Not to mention, membership in the Premier Club is available to anyone able to fill out the application – from small children to once-in-a-lifetime travelers. I wonder how clean their membership database is.

How about some genuine benefits in belonging, collecting, repeat buying, card carrying or whatever?

Delivery on promises, even implied ones, and impeccable delivery at that has to be the minimum performance level to maintain customer loyalty.

Why?

Because meeting consumer expectations (especially if you have raised those expectations in your communications and promotions) is merely the price of entry in the market today.

Now, where are your unique points of difference going to come from?

Once upon a time – about 1981, to be exact – American Airlines launched the Advantage program, the granddaddy of frequent flier programs, as a temporary promotion to identify frequent travelers and keep them brand-loyal.

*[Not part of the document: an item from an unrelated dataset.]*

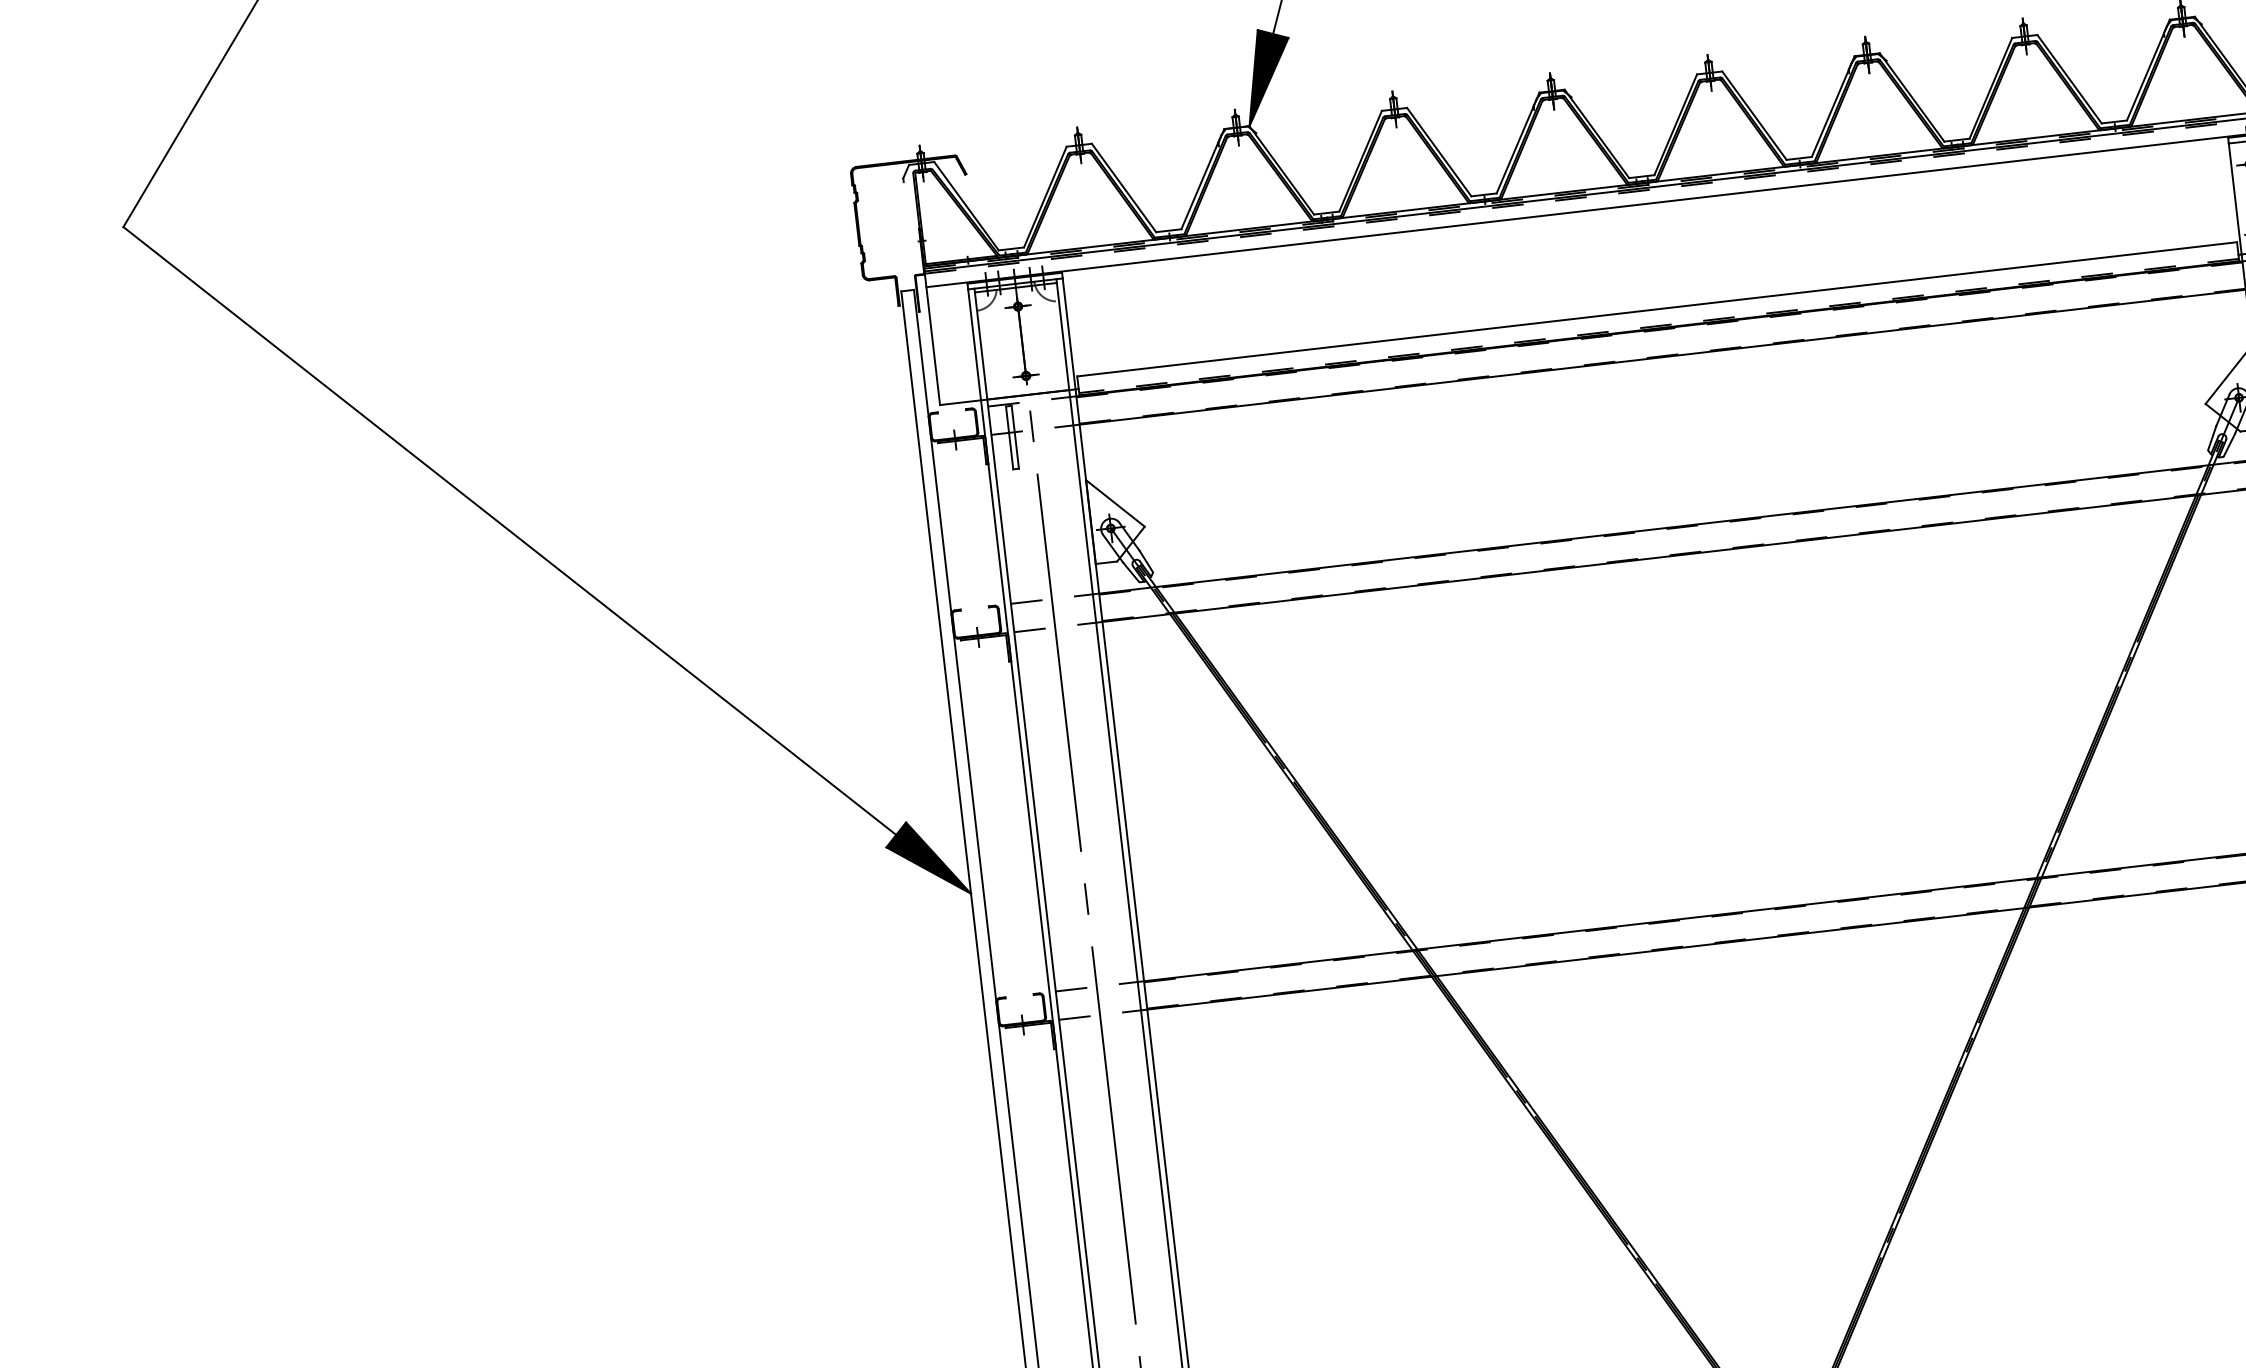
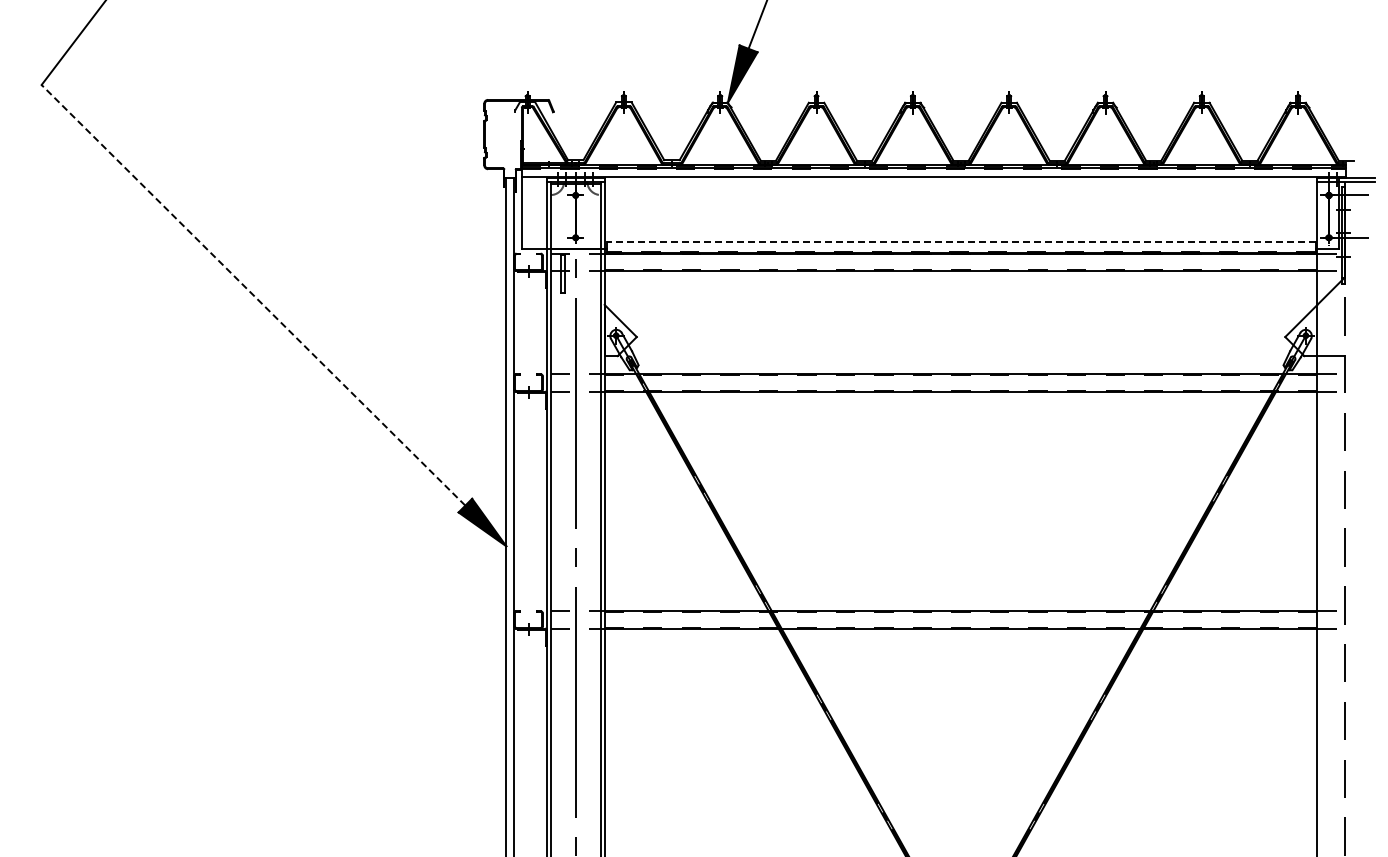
line: (1656, 309) -> (960, 241), solid -> dashed
line: (509, 531) -> (253, 295), solid -> dashed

According to Inside Flyer magazine, airlines in North America have now accumulated more than a trillion award miles in liabilities, equivalent to about 50 million free domestic flights.

In fact, award miles have grown more quickly than overall traffic, thanks, largely, to the many ‘partnering’ programs with hotels, rental car companies, phone services, cruise ships and credit cards.

That means it is possible to accumulate all the ‘rewards’ of using the brand without ever having bought one single solitary product. What’s wrong with this picture?

A recent article in Direct magazine stated ‘financial benefits for these programs are pretty much intangible. To ask airlines what these promotions have meant to their bottom line is to be met with silence, or remarks along the lines of, ‘We don’t track it, but we know it’s successful.’

Huh?

There’s a lesson to be learned from frequent flyer programs, and too few have paid attention. It is called long-range planning.

Too often, programs are launched with great hoopla and fanfare, loaded up with all the possible benefits, tangible and otherwise. But there is nothing left for an encore to keep the program alive in subsequent months and years, let alone a plan for true reckoning of the ongoing return on investment, if any.

Admirably, the intent of many loyalty programs is to target the best, most loyal customers and reward that loyalty.

In practice, over and over again, I see reward programs broadcast holus-bolus to the masses with ‘warm and breathing’ being the extent of membership criteria.

And the results? Everyone warm and breathing is eligible to take advantage of the rewards without having to do anything whatsoever to deserve special treatment. The more things change, the more they stay the same.

Leonard Lee, founder of Lee Valley Tools, a cataloguer of woodworking and gardening products, has a simple philosophy based on treating people fairly and honestly.

For example, when Lee was first starting his company he had some difficulty keeping inventory in stock on a particular item.

He responded to the situation by writing customers a cheque for the interest they would have earned on the money tied up waiting for the back order to be delivered.

And now, 17 years later, customers still talk about how impressed they were by that small gesture. Those cheques probably amounted to only a few dollars. But, think of their loyalty value.

In the end, I believe, building genuine loyalty is not about giving away what you’ve already got. It is more about keeping what you don’t have yet.